PASO ROBLES — A few weeks ago, eight-year-old baseball player Colton Santos had all of his baseball gear stolen out of his car while sleeping in his hotel during a baseball tournament in Fresno. After a long day of playing ball, Santos and his family came out to find their car broken into and all of their expensive equipment missing.
Sad and now without the tools to play the game he loved, his teammates and friends in the Crushers organization put their heads together and came up with a plan to raise money for some new equipment and landed on a lemonade stand. The next day, Monday, Apr. 5, a group of kids grinning ear-to-ear with handmade signs waved over their head, and decent lemonade in their pitcher made their way out to the corner of Rolling Hills Drive in Paso Robles.
Quickly, the residents of Paso Robles began pulling up and donating money, far more money than the average cost of a cup of lemonade. Some gave $5, some gave $10, and then one local resident decided to put a post up on social media, and suddenly the funds began to pour in. After just a few hours in the sun with some lemonade and a Venmo account, the Crushers raised $770. However, the generosity was far from over.
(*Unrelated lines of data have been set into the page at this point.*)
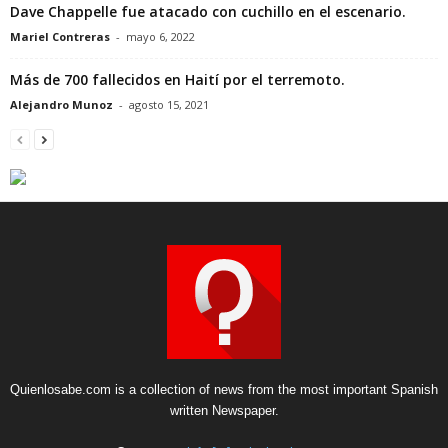
Dave Chappelle fue atacado con cuchillo en el escenario.
Mariel Contreras
-
mayo 6, 2022
Más de 700 fallecidos en Haití por el terremoto.
Alejandro Munoz
-
agosto 15, 2021
Quienlosabe.com is a collection of news from the most important Spanish
written Newspaper.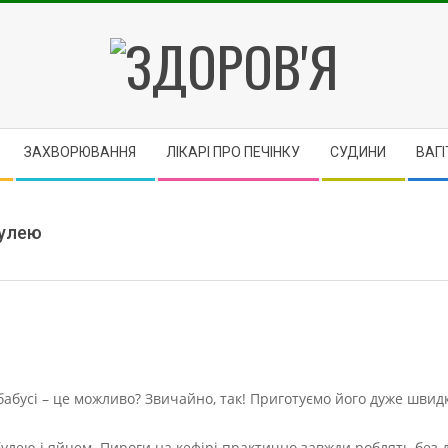
ЗДОРОВ'Я
ЗАХВОРЮВАННЯ
ЛІКАРІ ПРО ПЕЧІНКУ
CУДИНИ
ВАГІ
булею
бабусі – це можливо? Звичайно, так! Приготуємо його дуже швид
улею і яйцем. Пироги на кефірі практично завжди роблять без д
Hearing about what had happened to Santos, Warstic Sports, a sports stick equipment company owned by former MLB player Ian Kinsler, co-owner and founder, Ben Jenkins, Musician Jack White, whom the Crushers Organization recently partnered with, decided to make a donation of their own.
“When Warstic partners with a team, we want a team with character. We care about their success on the field, but what they do off the field is most important,” Team Director, Sarah White, of POWER’D by Warstic stated when asked about the donation. “And when I [Sarah White] learned about what the Crushers did for Colton, it made me and the rest of the Warstic team proud to have them representing us. They stepped up for one of their own; that’s the type of young men and women we want on our teams.”
Warstic Sports donated equipment not just to Santos but to the entire team Santos plays on. Altogether, the lemonade stand raised $2513, and rather than buying a single bat for the young eight-year-old who lost his stuff, the Crushers were able to get him all new equipment and new uniforms and apparel.
“It is a one-of-a-kind community,” Central Coast Crushers founder Chad Schoenthal told the Paso Robles Press. “Paso has that true sense of community, and it just continues always.”